PROBLEMA A RESOLVER: Segundo o texto sobre o relatório da comissão de inquérito ao Novo Banco, quem é o autor do relatório preliminar?

EXCERTO DA PÁGINA:

⁂

Relatório do Novo Banco aponta falhas ao Banco de Portugal, critica Bruxelas, Ramalho e Lone Star e arrasa devedores
O relatório preliminar sobre o Novo Banco aponta falhas ao Banco de Portugal, critica Bruxelas, Ramalho e Lone Star e arrasa devedores.
Quatro meses depois do início das audições, está aí o relatório (ainda que preliminar) da comissão de inquérito ao Novo Banco, da autoria do deputado do PS, Fernando Anastácio. O documento tem mais de 400 páginas e mais de 100 conclusões, sendo apontadas falhas ao Banco de Portugal em todo o processo. Mas os reparos duros não ficam por aqui. A Comissão Europeia, a gestão de António Ramalho e o acionista Lone Star também são alvo de críticas. E sobram ainda os grandes devedores, que são arrasados no relatório.
“Banco de Portugal falhou em toda a linha”
Em relação ao Banco de Portugal, a crítica à falta de atuação antes da derrocada do BES é direta. “A forma como o Banco de Portugal exerceu os seus poderes de supervisão relativamente ao GES-ESFG caracterizou-se por falta de intervenção ou decisão tardia, perante problemas que identificou e soluções que equacionou, mas que nunca chegou a implementar”, diz o relatório.

⁂

REGISTOS GUARDADOS:
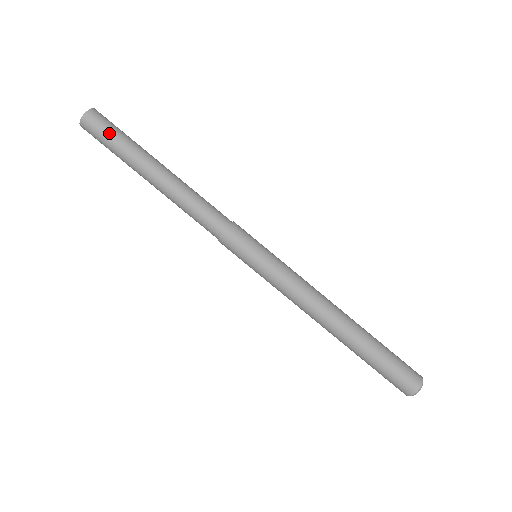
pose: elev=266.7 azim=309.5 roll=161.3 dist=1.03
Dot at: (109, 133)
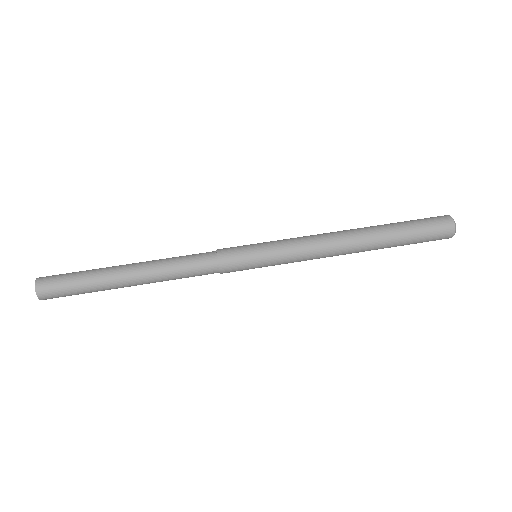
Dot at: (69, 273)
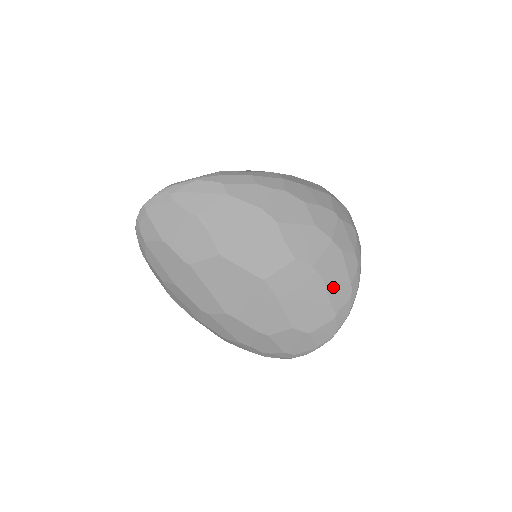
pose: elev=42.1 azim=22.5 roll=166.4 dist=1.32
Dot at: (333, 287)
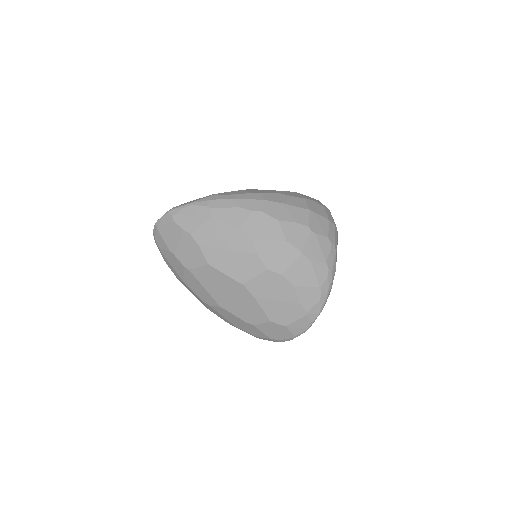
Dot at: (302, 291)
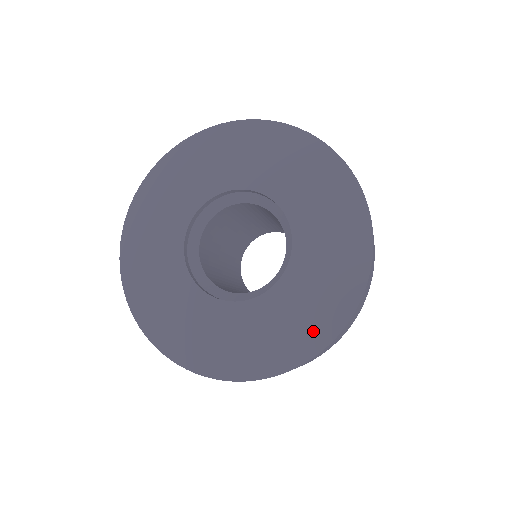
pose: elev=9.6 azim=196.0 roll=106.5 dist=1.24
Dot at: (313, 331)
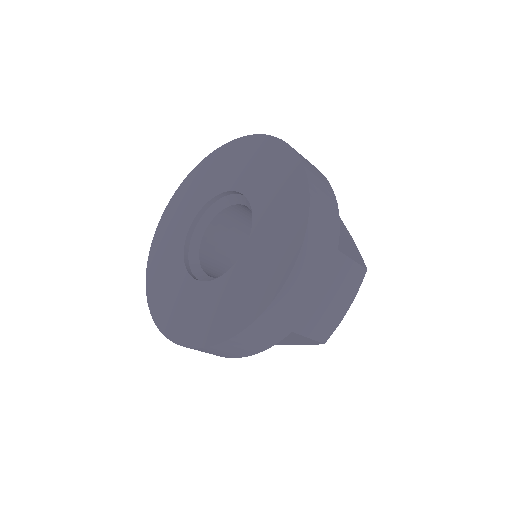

⁂

RESULTADO ABAIXO: O deputado do PS Fernando Anastácio.